Schneider Electric SE raised its earnings forecast for the year on improving construction markets in the U.S. and Europe with the exception of the U.K., where the company is expecting a slowdown following the Brexit vote.
The world’s biggest maker of low- and medium-voltage equipment increased the target for adjusted Ebita margin improvement to 0.6 to 0.9 percentage points, the Rueil-Malmaison, France-based company said in a statement on Thursday. First-half net income gained 13 percent to 809 million euros ($895 million), compared with 719 million euros a year earlier.
“We delivered a strong performance in the first half in a challenging environment,” Chief Executive Officer Jean-Pascal Tricoire said in the statement. In the U.K., “many projects will probably be frozen, postponed or canceled,” Chief Financial Officer Emmanuel Babeau said by phone.

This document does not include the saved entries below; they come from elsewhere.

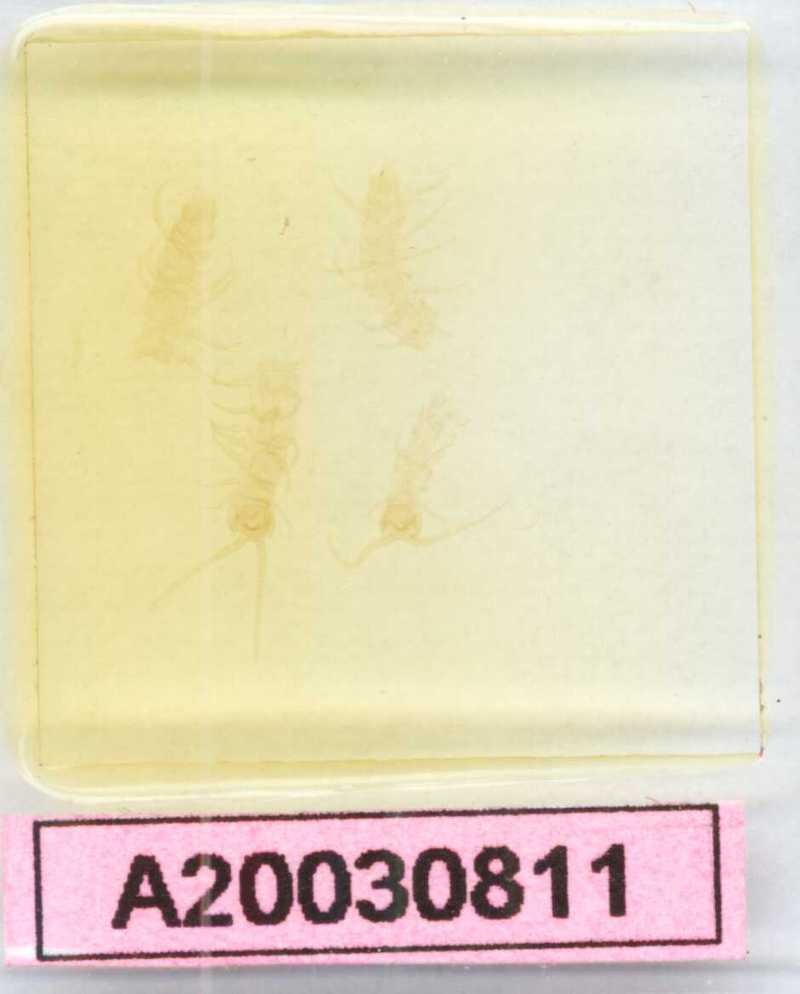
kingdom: Animalia
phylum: Arthropoda
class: Chilopoda
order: Lithobiomorpha
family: Lithobiidae
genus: Lithobius
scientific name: Lithobius
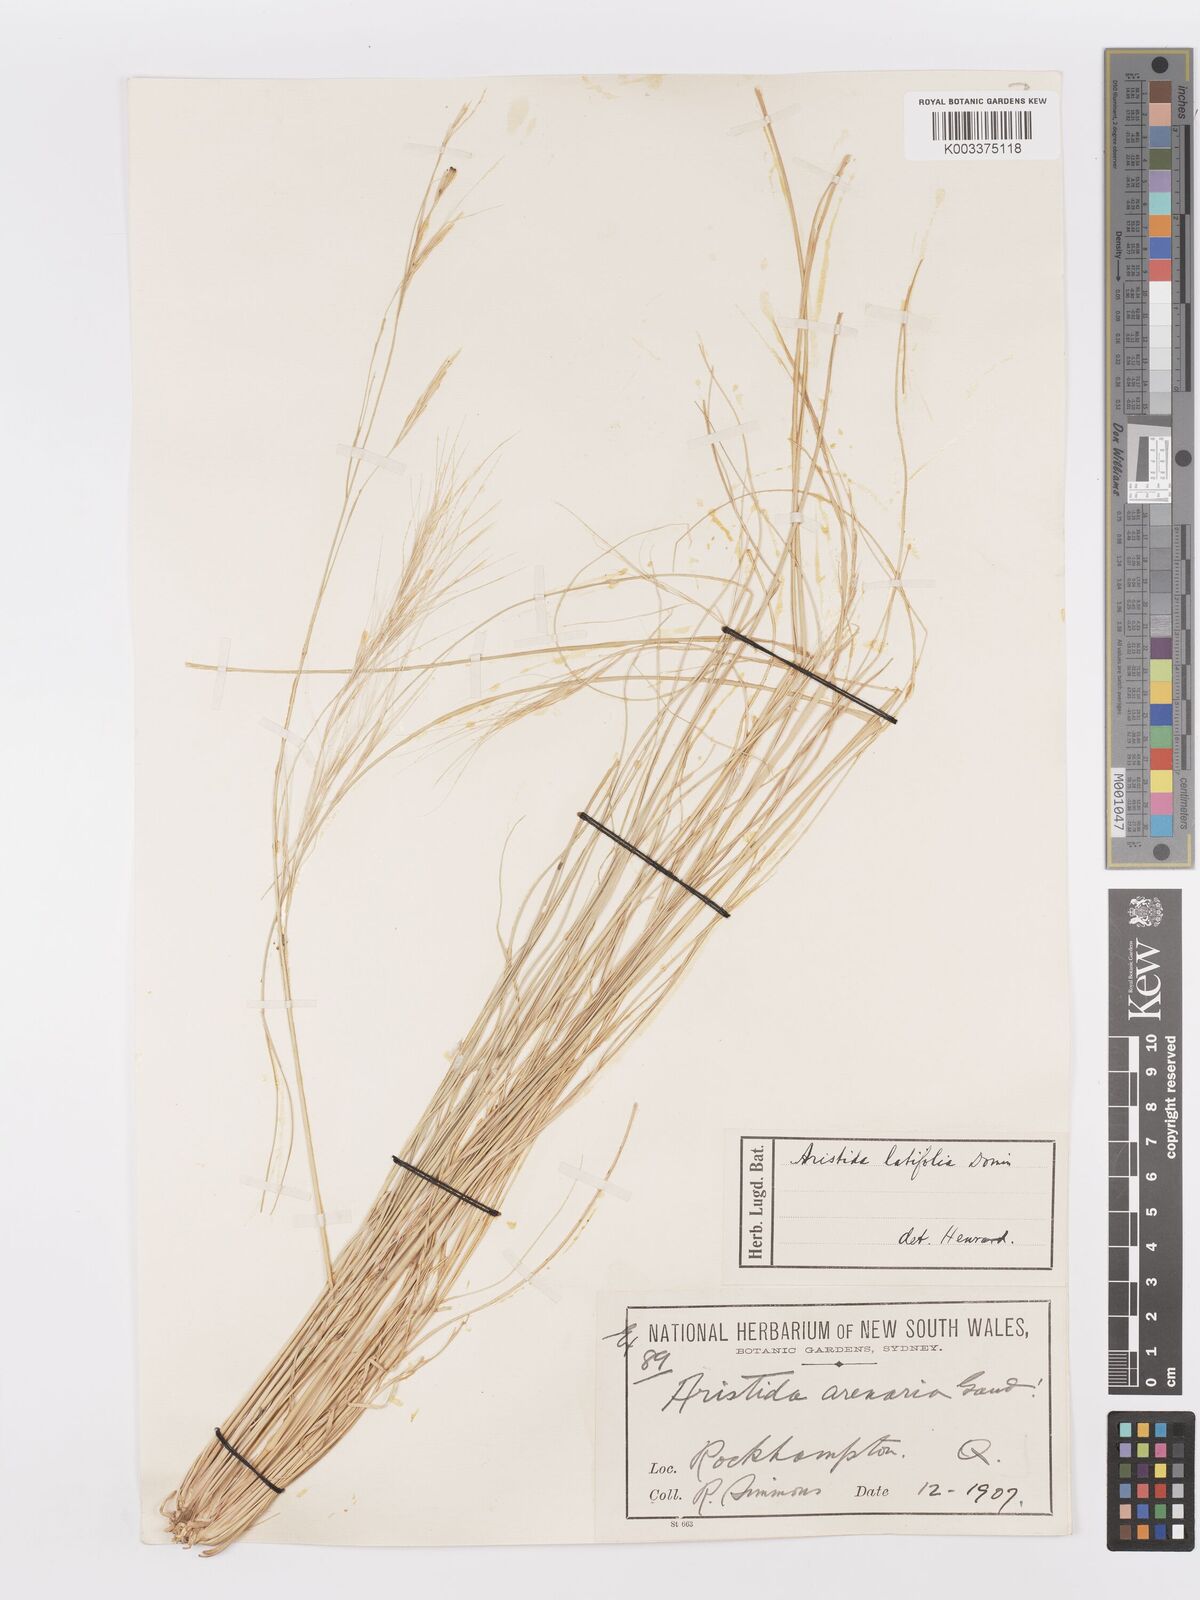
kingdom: Plantae
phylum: Tracheophyta
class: Liliopsida
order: Poales
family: Poaceae
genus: Aristida
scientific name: Aristida latifolia
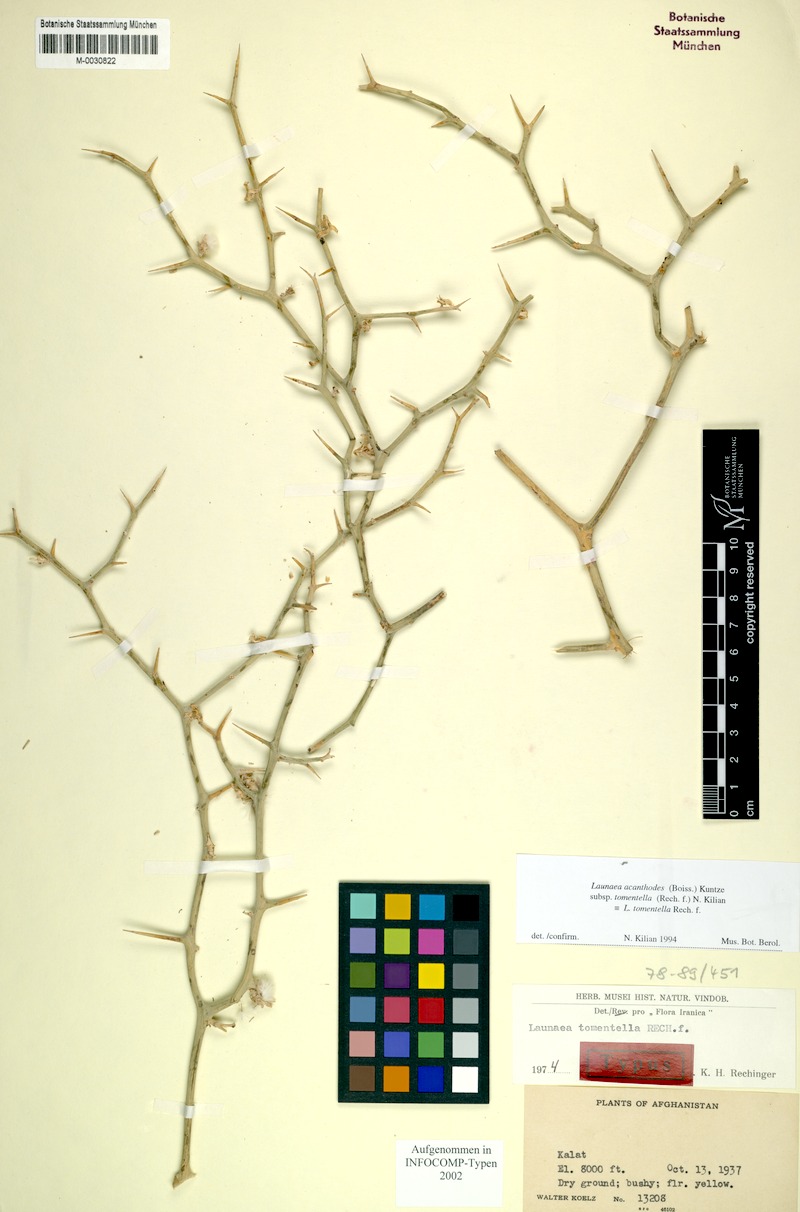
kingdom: Plantae
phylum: Tracheophyta
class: Magnoliopsida
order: Asterales
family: Asteraceae
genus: Launaea
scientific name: Launaea acanthodes
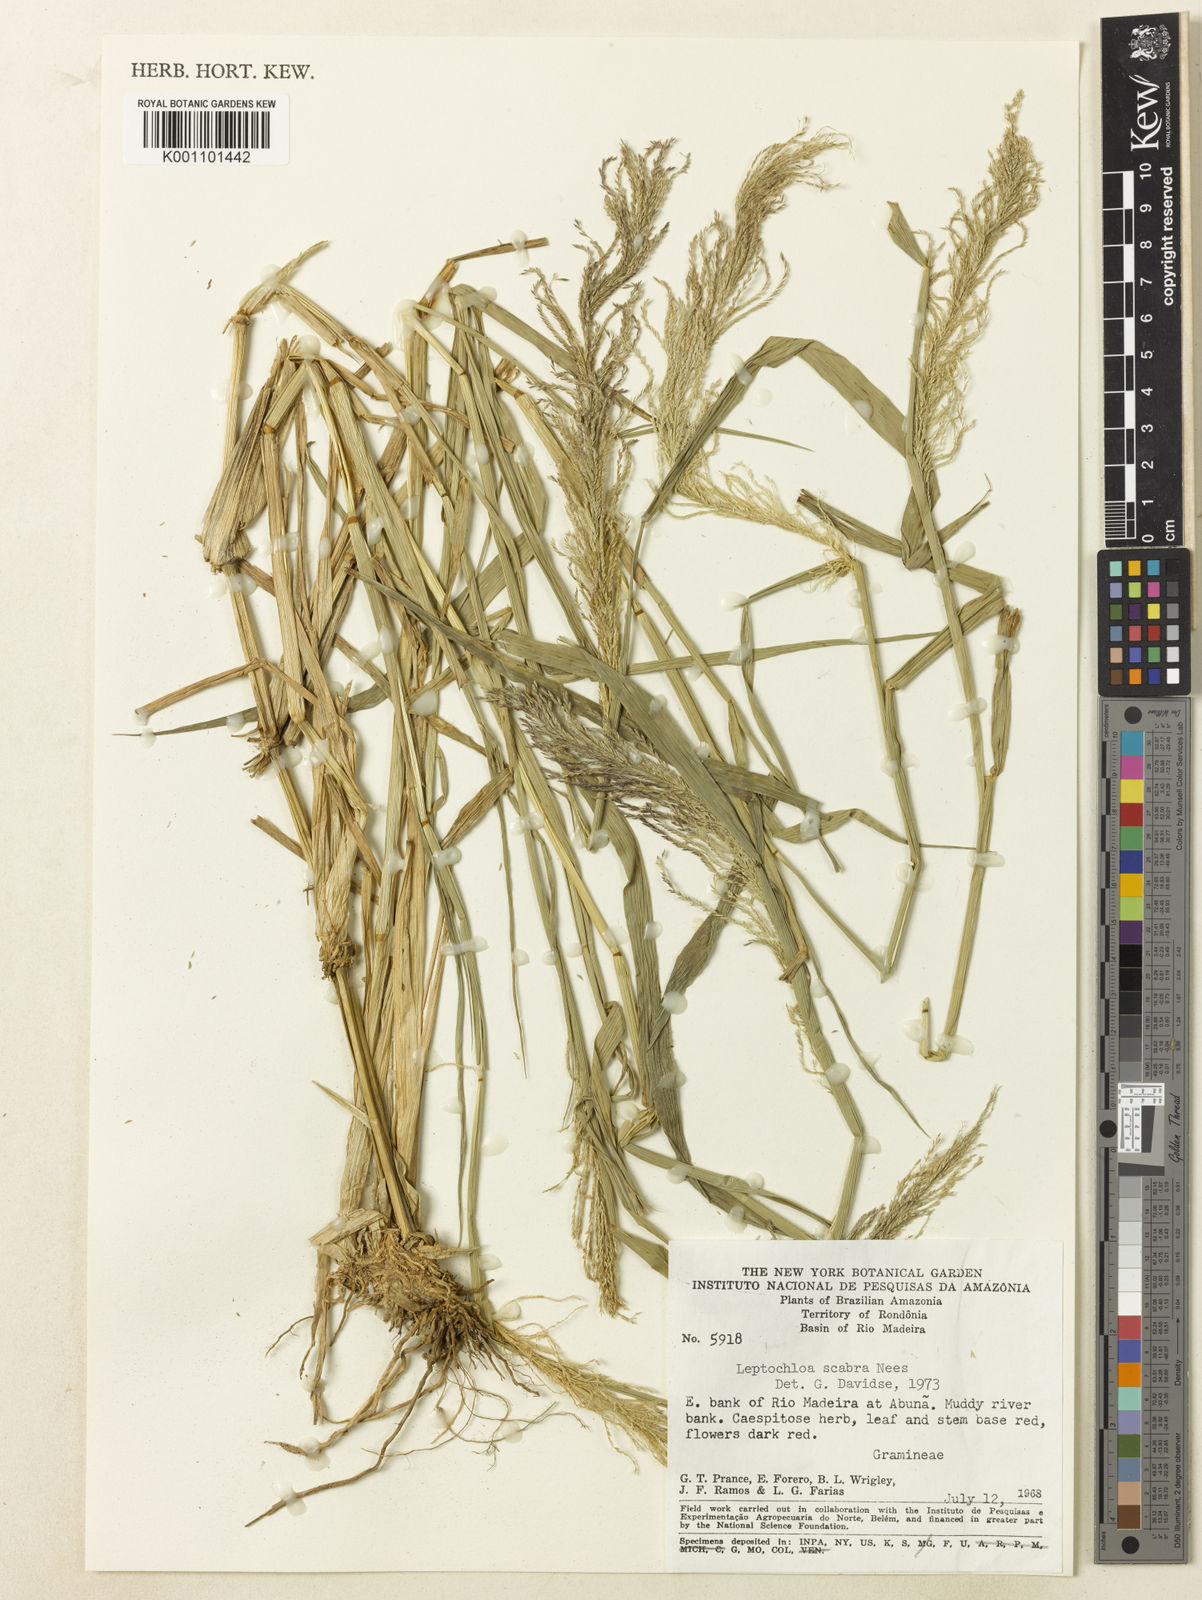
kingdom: Plantae
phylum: Tracheophyta
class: Liliopsida
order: Poales
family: Poaceae
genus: Leptochloa
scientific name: Leptochloa
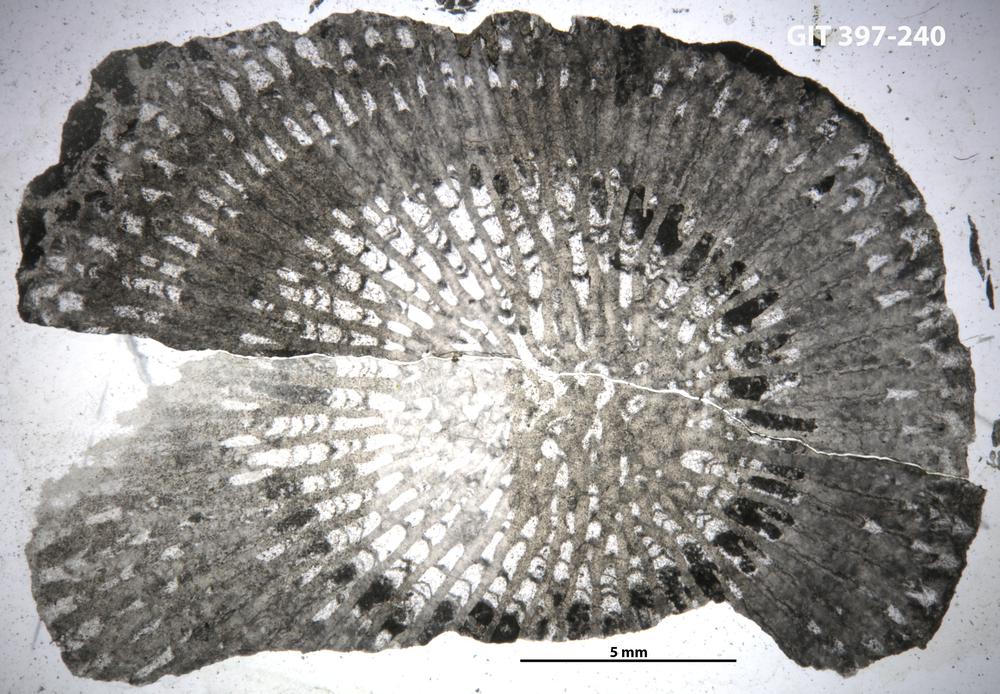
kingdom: Animalia
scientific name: Animalia
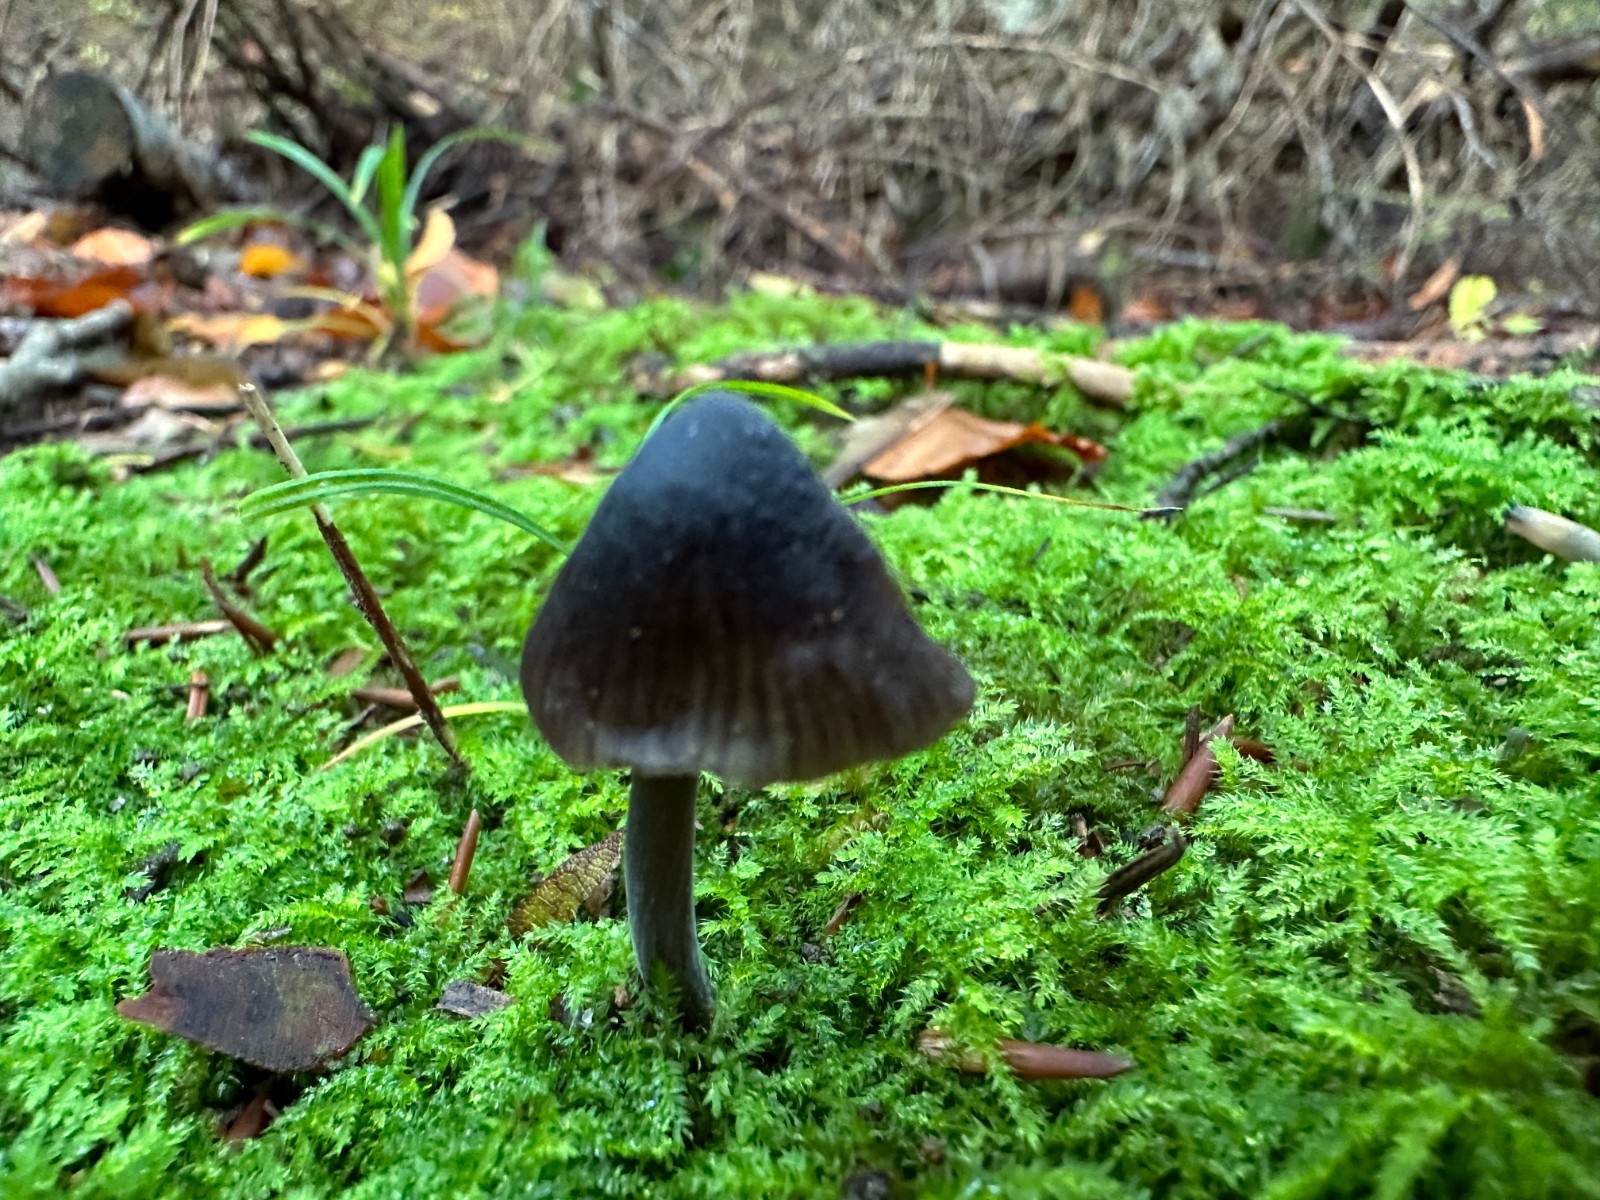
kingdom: Fungi
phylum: Basidiomycota
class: Agaricomycetes
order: Agaricales
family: Mycenaceae
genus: Mycena
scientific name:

While the company continues to grapple with weakness in the oil and gas industry and resource-based markets, it sees continued growth in western Europe and the U.S. construction market, improvement in China and a slight growth in other emerging markets, it said. The electric equipment-maker, which is focusing on high-margin projects and offering more software and services, in June dropped a second attempt to acquire a controlling stake in British industrial software maker Aveva Group Plc.